Chez les peuples slaves, par exemple, existent les domovoï, esprits domestiques et protecteurs de la maison, garants d’une vie familiale harmonieuse, de la fertilité et de la santé des hommes et des animaux. Pendant des siècles, on a cru, et certains y croient encore, qu’une famille sans domovoï était vouée au malheur. C’est pourquoi, lors d’un déménagement, la dernière nuit passée dans l’ancienne maison ou juste avant de la quitter, on invitait le domovoï à suivre ses habitants. Selon les pays, voire selon les villages, les rituels variaient. Dans l’ancienne demeure, on ouvrait un portail ou une trappe donnant sur le sous-sol, on déposait devant des lapti, souliers paysans tressés en fibres végétales, et l’on appelait le domovoï. Ensuite, on transportait les affaires vers la nouvelle maison, en traînant à l’aide d’une corde les lapti, dans lesquels, disait-on, le domovoï prenait place. La première tranche de pain coupée au repas dans la nouvelle maison était enterrée dans l’angle droit, sous l’isba, tandis que l’on appelait à nouveau le domovoï à s’installer. Il arrivait aussi que le maître de maison, s’inclinant vers l’est, là où se lève le soleil, invite le domovoï à la pendaison de crémaillère avec une miche de pain tout juste sortie du four, laissée ensuite sur le poêle. Si, au matin, la miche se trouvait entamée, c’était le signe que le domovoï était venu. Lors de la construction d’une nouvelle maison, on déposait une pièce, voire quatre, une à chacun des angles de la charpente, pour le domovoï. Quand on faisait cuire le premier pain dans le nouveau four, on en coupait le talon, on le salait et on le jetait sous le four, toujours pour le domovoï. Tous ces usages obéissaient à deux règles immuables : il fallait satisfaire les exigences du domovoï et apaiser sa colère par des offrandes. À ma connaissance, personne ne l’a jamais vu « en face », mais dans ma région du monde, on le représente le plus souvent comme un vieil homme hirsute ou un grand-père vêtu d’un manteau de fourrure, barbu, parfois aussi comme un petit gnome.

Photo © N. Sikorsky

L’imagination des autres peuples n’est pas moins fertile. Sous quelles formes, par exemple, les esprits africains ne se manifestent-ils pas ! (Certes, sans manteaux de fourrure, inutiles sous ces latitudes.) Mais comment ne pas croire au pouvoir surnaturel d’un masque-casque nigérian dit « Janus », ou d’une paire de figurines en fer forgé et fil de laiton, réalisées par un maître inconnu au Congo, à la charnière des XIXᵉ et XXᵉ siècles ? J’attire tout particulièrement votre attention sur les pièces les plus anciennes de la collection du Musée Barbier-Mueller présentées ces jours-ci à Art Genève : une paire d’œnochoés bichromes, nom exact des cruches à vin de la Grèce antique, réalisées à Chypre entre 670 et 600 avant notre ère.

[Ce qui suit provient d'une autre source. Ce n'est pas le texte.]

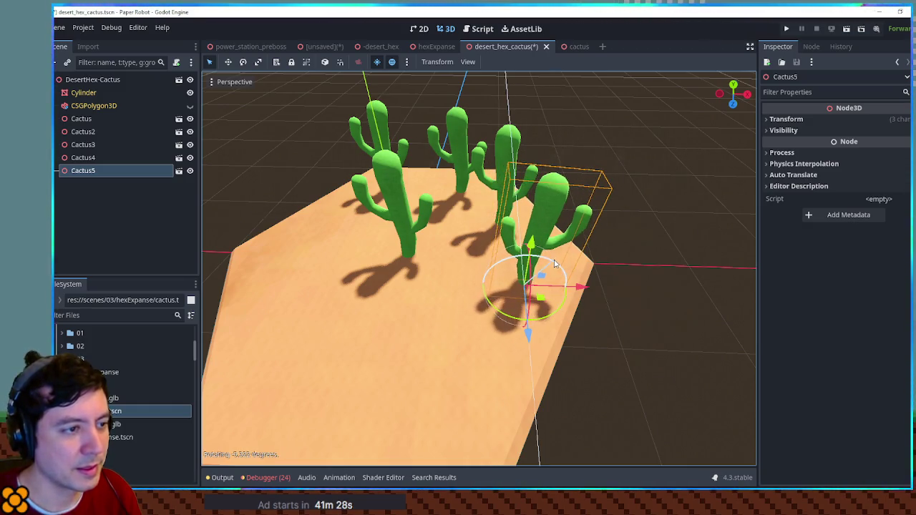
scroll(541, 307, "down", 6)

Le commissariat de l’exposition au musée Barbier-Mueller a été confié à l’artiste français Paul Mahéké, qui a conçu un espace traversé de références ésotériques, spirituelles et parfois mystiques. La scénographie de la partie de l’exposition transférée dans le cadre plus dynamique et international d’Art Genève a, quant à elle, été confiée à l’architecte genevois Youri Kravtchenko, – voilà donc une touche russe –, qui a su préserver l’essentiel : la dualité de notre monde et la multiplicité de nos reflets dans le miroir. « Fils d’un père d’origine polonaise, compositeur de musique de films, et d’une mère dissidente russe, interprète de formation, il baigne très tôt dans un milieu intellectuel », écrivait il y a quelques années le journal Le Temps à propos de ce diplômé de l’École polytechnique fédérale de Lausanne, qui a fondé son propre bureau d’architecture YKRA en 2012 et enseigne depuis 2018 à la Haute école d’art et de design de Genève (HEAD). Youri Kravtchenko est surtout connu des amateurs de restaurants élégants : à Genève, Bottle Brothers, La Bologne, L’Osteria Zaza, le Café de la Plage du Grand Théâtre, la Brasserie Europe du complexe cinématographique Plaza, et bien d’autres encore, sont de son fait. L’un de ses projets de restauration les plus récents est le bar à saucisses BRAD, appartenant à un représentant de la jeune génération de la famille Barbier-Mueller. Tout s’éclaire désormais, n’est-ce pas ?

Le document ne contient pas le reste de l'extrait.